Even though we didn't get him a kill, we still had a successful hunt and made some great memories! Hopefully next weekend we'll break his dry spell as we are going out on a 2 day club hunt.

Thanks for reading! 
Mark

Sent from my SM-G935V using Tapatalk


----------



## hassell (Feb 9, 2010)

Congrats., great write up,


----------



## kiyote (Jun 15, 2014)

nice,congrats! 50-50 ain't a bad day. I have got to get out there again ,one of these days.


----------



## prairiewolf (Feb 19, 2012)

Another great write up Mark ! and Congrats on more fine calling !

To bad your brother in-law didnt get to shot, but hey, thats a good reason to go again, lol

Good Luck on the club hunt !


----------



## kiyote (Jun 15, 2014)

prairiewolf said:


> Another great write up Mark ! and Congrats on more fine calling !
> 
> To bad your brother in-law didnt get to shot, but hey, thats a good reason to go again, lol
> 
> Good Luck on the club hunt !


I have gotten to the point where I very seldom shoot em myself anymore.I love it when the other guy shoots and I call. love the look on there faces when I say , "you shot it, you skin it." lol.they often get a deer in the headlights look and I end up doing it for them anyhow.


----------



## prairiewolf (Feb 19, 2012)

lol kiyote, but with the guys I hunt with we have a standing rule, just the opposite. I shoot you gut & skin and vice versa !


----------



## Fishshoot (Feb 22, 2013)

beautiful looking fox!


----------



## kiyote (Jun 15, 2014)

prairiewolf said:


> lol kiyote, but with the guys I hunt with we have a standing rule, just the opposite. I shoot you gut & skin and vice versa !

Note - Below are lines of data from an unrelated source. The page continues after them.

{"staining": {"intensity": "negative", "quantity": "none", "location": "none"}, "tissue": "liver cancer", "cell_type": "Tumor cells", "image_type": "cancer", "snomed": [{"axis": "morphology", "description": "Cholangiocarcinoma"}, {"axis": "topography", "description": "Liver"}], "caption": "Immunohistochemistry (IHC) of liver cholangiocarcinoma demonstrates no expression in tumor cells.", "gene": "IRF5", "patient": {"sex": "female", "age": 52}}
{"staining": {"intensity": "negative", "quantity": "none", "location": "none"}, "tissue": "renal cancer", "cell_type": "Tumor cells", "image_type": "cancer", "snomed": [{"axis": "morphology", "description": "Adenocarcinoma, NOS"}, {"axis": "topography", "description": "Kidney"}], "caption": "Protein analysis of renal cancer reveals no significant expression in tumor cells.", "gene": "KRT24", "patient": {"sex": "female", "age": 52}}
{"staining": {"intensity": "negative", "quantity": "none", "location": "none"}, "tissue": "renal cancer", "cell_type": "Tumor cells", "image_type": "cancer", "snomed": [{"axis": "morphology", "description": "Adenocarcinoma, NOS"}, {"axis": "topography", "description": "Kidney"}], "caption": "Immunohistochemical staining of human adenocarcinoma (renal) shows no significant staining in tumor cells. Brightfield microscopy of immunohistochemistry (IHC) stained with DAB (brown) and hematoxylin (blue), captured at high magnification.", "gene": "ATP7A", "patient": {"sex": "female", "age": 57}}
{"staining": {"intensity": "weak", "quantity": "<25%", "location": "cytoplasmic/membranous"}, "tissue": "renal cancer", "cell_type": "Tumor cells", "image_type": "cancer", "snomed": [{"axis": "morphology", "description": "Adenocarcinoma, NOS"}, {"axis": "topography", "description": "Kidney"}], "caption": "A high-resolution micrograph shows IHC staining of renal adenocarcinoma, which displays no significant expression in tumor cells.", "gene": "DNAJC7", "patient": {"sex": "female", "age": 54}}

good idea but doubt I could pull that one off.lol.


----------



## Mark Steinmann (Jan 28, 2014)

Fishshoot said:


> beautiful looking fox!


Thanks Fishshoot!

Sent from my SM-G935V using Tapatalk


----------



## Mark Steinmann (Jan 28, 2014)

prairiewolf said:


> Another great write up Mark ! and Congrats on more fine calling !
> 
> To bad your brother in-law didnt get to shot, but hey, thats a good reason to go again, lol
> 
> Good Luck on the club hunt !


Thanks Ed. Yeah so far the weather forecast is calling for another great weekend!

Mark

Sent from my SM-G935V using Tapatalk


----------



## Mo Mo (Sep 16, 2016)

Mark, keep it up! That's pretty awesome. Congrats.


----------



## Mark Steinmann (Jan 28, 2014)

Mo Mo said:


> Mark, keep it up! That's pretty awesome. Congrats.


Thanks Mo Mo!

Sent from my SM-G935V using Tapatalk


----------



## Undead (Jul 3, 2013)

Congrats Sir !


----------



## SWAMPBUCK10PT (Apr 5, 2010)

*Grats on your kills*


----------